During the vote on Wednesday, the 596-seat chamber ratified the 2016 deal under which Cairo would hand over its sovereignty over Tiran and Sanafir, two islands located at the southern tip of the Gulf of Aqaba, to Saudi Arabia.
Almost all lawmakers in the chamber stood up to declare their approval of the agreement. That was a foregone conclusion as majority of the lawmakers support the government of President Abdel-Fattah el-Sissi, who signed the agreement during a visit last year by Saudi King Salman.
The vote comes after a three-day debate in a committee of the house, where some 40 lawmakers endorsed the agreement despite fierce opposition from a handful of others.
Sisi, a former army general who had reportedly served for a while as Egypt’s military attaché in Saudi Arabia, has faced growing public pressure over his decision to sign the agreement as many call it tantamount to treason. Reports said at the time that the Sisi administration had given up control over the islands in return for financial aid from Saudi Arabia. The president finally referred the deal to the parliament in December after it sparked growing protests across Egypt.
The parliament started the debate early on Wednesday, hours after fierce clashes erupted between police and protesters in downtown Cairo.

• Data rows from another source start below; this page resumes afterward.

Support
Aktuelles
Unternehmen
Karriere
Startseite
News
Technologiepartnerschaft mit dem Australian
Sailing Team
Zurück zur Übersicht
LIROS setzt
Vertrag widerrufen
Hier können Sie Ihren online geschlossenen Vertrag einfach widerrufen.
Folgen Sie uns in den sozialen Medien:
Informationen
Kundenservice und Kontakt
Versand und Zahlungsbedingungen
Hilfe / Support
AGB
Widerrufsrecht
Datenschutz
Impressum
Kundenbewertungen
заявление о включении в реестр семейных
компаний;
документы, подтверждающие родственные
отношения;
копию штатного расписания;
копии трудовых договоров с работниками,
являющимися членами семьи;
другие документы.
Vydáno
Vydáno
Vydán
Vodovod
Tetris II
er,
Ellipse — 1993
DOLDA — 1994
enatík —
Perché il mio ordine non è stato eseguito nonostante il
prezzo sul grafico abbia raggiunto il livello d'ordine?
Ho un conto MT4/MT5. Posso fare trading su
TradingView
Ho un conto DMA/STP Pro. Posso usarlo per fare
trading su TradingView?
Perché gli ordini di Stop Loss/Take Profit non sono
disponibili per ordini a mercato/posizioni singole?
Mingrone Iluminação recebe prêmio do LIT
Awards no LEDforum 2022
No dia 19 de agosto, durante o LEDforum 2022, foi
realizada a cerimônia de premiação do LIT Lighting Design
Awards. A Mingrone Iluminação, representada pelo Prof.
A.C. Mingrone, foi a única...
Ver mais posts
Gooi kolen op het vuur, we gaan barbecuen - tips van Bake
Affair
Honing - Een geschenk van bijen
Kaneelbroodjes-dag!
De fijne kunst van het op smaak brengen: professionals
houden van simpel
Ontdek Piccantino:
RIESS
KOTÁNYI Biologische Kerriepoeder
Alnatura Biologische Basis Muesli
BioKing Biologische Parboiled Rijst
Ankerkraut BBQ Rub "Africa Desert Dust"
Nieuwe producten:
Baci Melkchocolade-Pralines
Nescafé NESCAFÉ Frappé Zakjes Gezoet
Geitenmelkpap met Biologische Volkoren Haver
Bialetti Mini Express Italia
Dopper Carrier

The sit-in protest at the headquarters of the Egyptian Press Syndicate came right after the yes vote by the legislative and constitutional committee of the parliament. The committee not only approved the content of the accord on islands, but the legality of its referral to the legislature for ratification.
Defying the public outrage, Sisi has defended the agreement over the past months, arguing that Tiran and Sanafir historically belong to Saudi Arabia and that Egypt took custody in the 1950s to protect them against potential aggression by Israel.
His administration has also sought to ease public concerns about the transfer of the islands, saying Egypt would not totally abandon and would retain administrative control. It says Egyptian tourists would be free to visit the islands without visas even after Saudis take control.